Originally posted on LinkedIn
We need to stop congratulating people for failures. Even more so when the failure involved $300 million ❌
You learn from failure — yes. You build something better from failure.
You absolutely should celebrate the people who take the leap — 100%. But launching and failing are two separate events.
It’s perfectly fine to congratulate the same team for launching AND also acknowledge that they screwed something up and that’s why they went under. And from the error, we all learn for what comes next.
Over the past few months, Justo, Elenas, Merqueo, Frubana have all gone under… before that there were others — and more will come.
As an ecosystem, we need to drop this sycophantic attitude of celebrating failure. Learn from it — obviously. Celebrate that the founder took the shot — of course.
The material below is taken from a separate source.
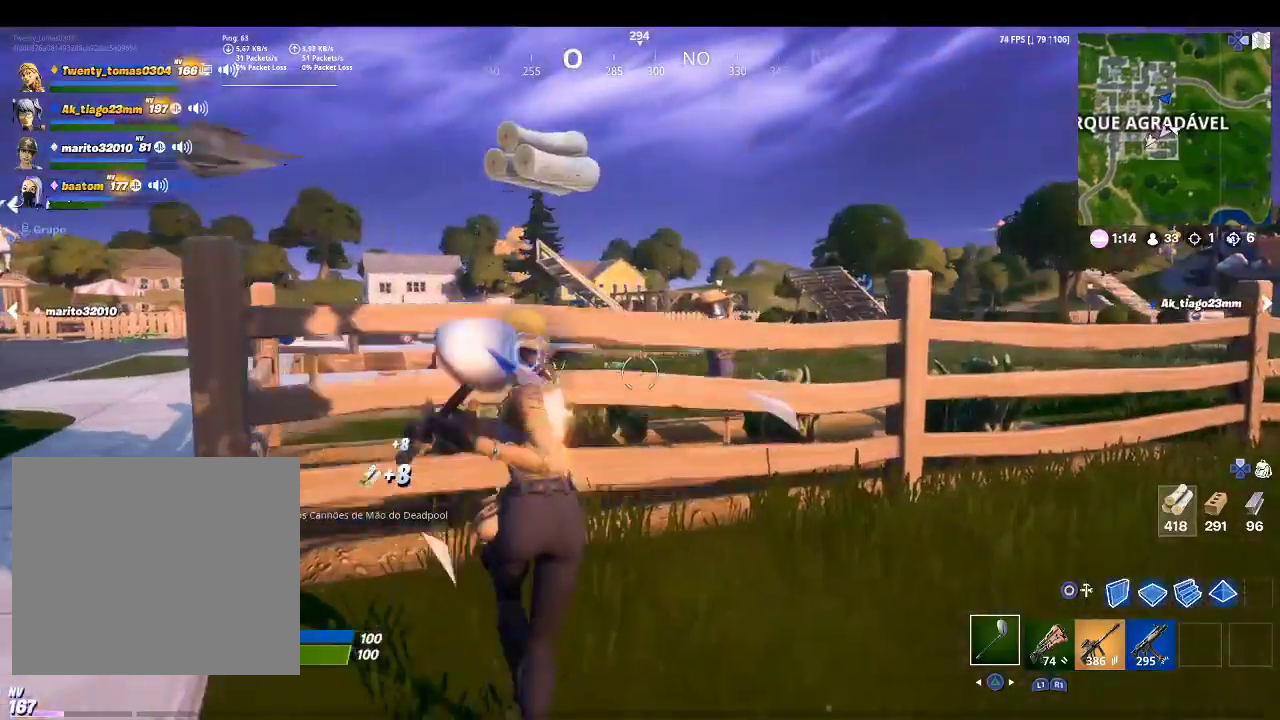
{"buttons": ["R2"], "left_stick": "up", "right_stick": "right", "events": [[100, "right_stick", "down-left"], [300, "right_stick", "center"], [500, "right_stick", "right"]]}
But the failure itself is not worth celebrating.
Who would celebrate a president’s failure if they leave a country or its institutions in ruins? “Good try”? Did anyone celebrate the Jaguar CEO after this year’s debacle and losing 97% of their sales? Should we celebrate the WeWork guy’s madness? The 2008 bubble?
We need to learn from mistakes — but not celebrate them. From what happened these past months in Latin America’s startup ecosystem, I learned that we need to work on building sustainable businesses from early stages — not companies that burn capital indefinitely. If they fail, let it be early, not after $300 million.
👉 What do you learn from seeing some of the most well-funded startups in the region shut down recently?
Important PS — I find the attitude of “if you haven’t tried/built/created/done it, shut your mouth” incredibly toxic. Everyone has the right to an opinion — it sounds more like a defense mechanism to avoid hearing feedback and opposing views.